Stored records:
******************************

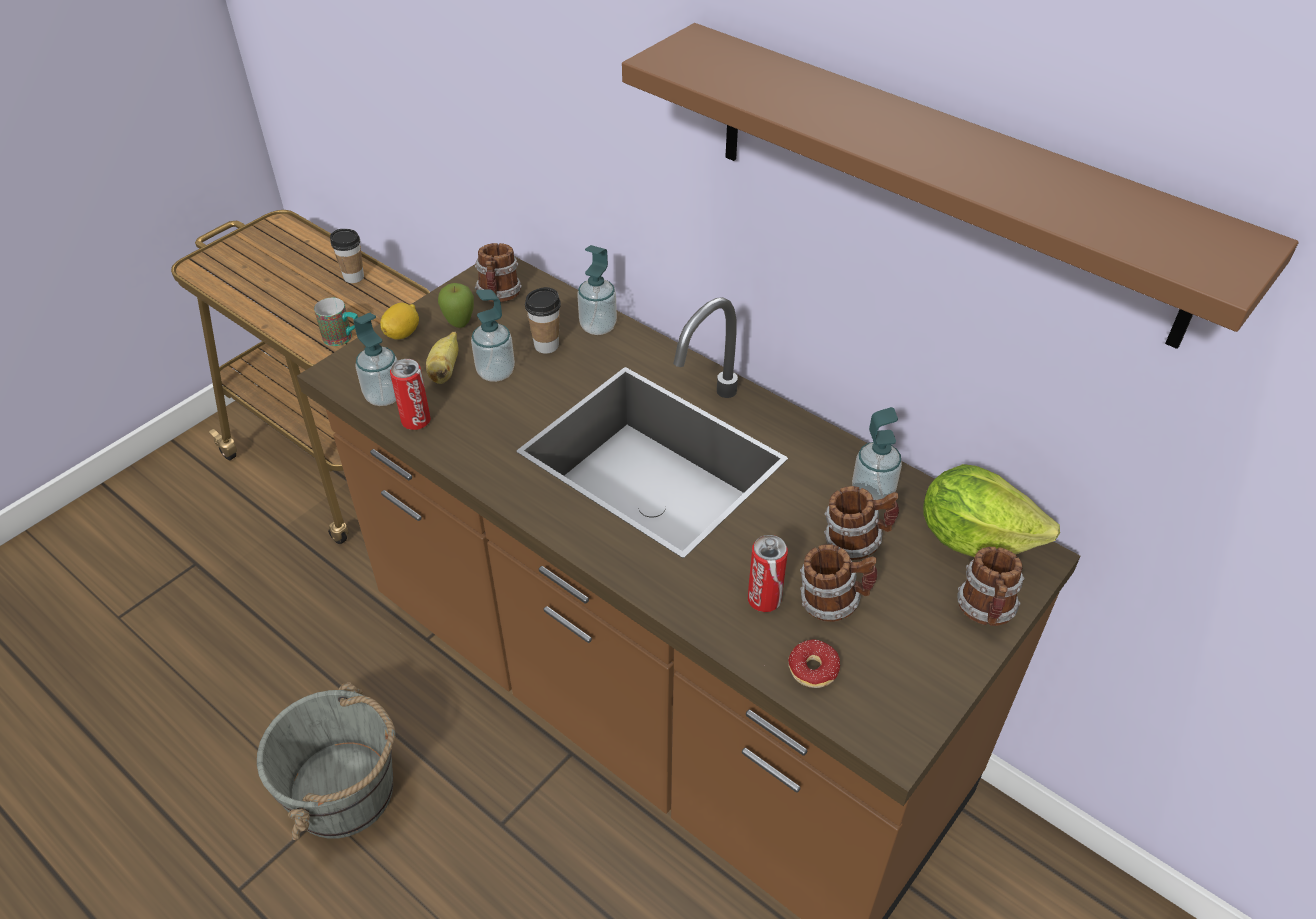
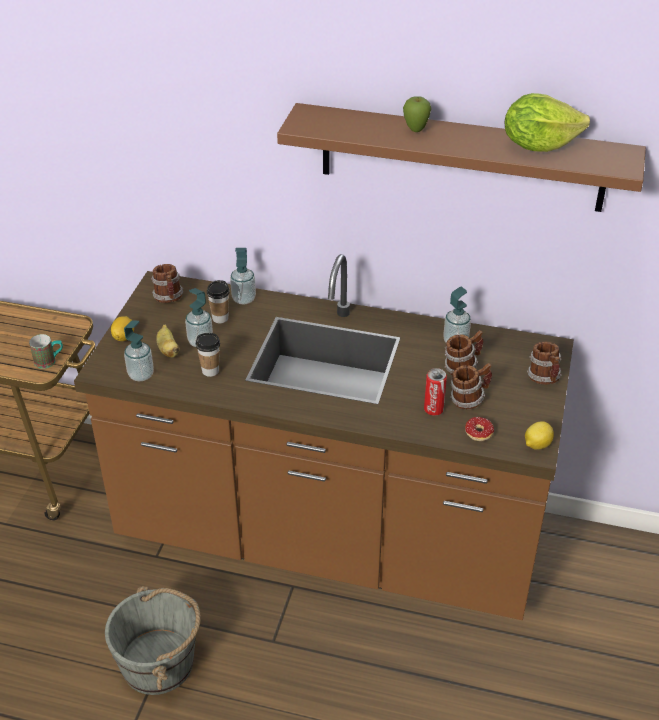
camera: 25 degrees left, 5 degrees down
cup [330,229,364,283] -> cup moved to [196,333,220,377]
can [390,359,431,430] -> none
apple [438,283,474,328] -> apple moved to [403,96,432,132]
lettuce [923,464,1060,557] -> lettuce moved to [505,93,590,152]
none -> lemon [525,421,554,450]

******************************

§ PROBLEM DETAILS
Of all the lines in the data above, show only those that hold the word "moved".

§ SOLUTION FOR THIS TASK
cup [330,229,364,283] -> cup moved to [196,333,220,377]
apple [438,283,474,328] -> apple moved to [403,96,432,132]
lettuce [923,464,1060,557] -> lettuce moved to [505,93,590,152]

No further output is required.